**Work to complete**
The tail of the records, from the line containing "Process the list" through the final line, should be printed exactly and on its own.

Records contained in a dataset
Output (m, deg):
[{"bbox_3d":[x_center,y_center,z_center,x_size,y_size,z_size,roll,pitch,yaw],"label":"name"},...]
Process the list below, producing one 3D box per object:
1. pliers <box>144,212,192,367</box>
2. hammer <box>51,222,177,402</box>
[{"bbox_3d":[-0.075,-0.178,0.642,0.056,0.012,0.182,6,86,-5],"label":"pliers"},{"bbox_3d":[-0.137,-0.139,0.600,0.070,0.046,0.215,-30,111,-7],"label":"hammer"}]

**Solved exercise**
Process the list below, producing one 3D box per object:
1. pliers <box>144,212,192,367</box>
2. hammer <box>51,222,177,402</box>
[{"bbox_3d":[-0.075,-0.178,0.642,0.056,0.012,0.182,6,86,-5],"label":"pliers"},{"bbox_3d":[-0.137,-0.139,0.600,0.070,0.046,0.215,-30,111,-7],"label":"hammer"}]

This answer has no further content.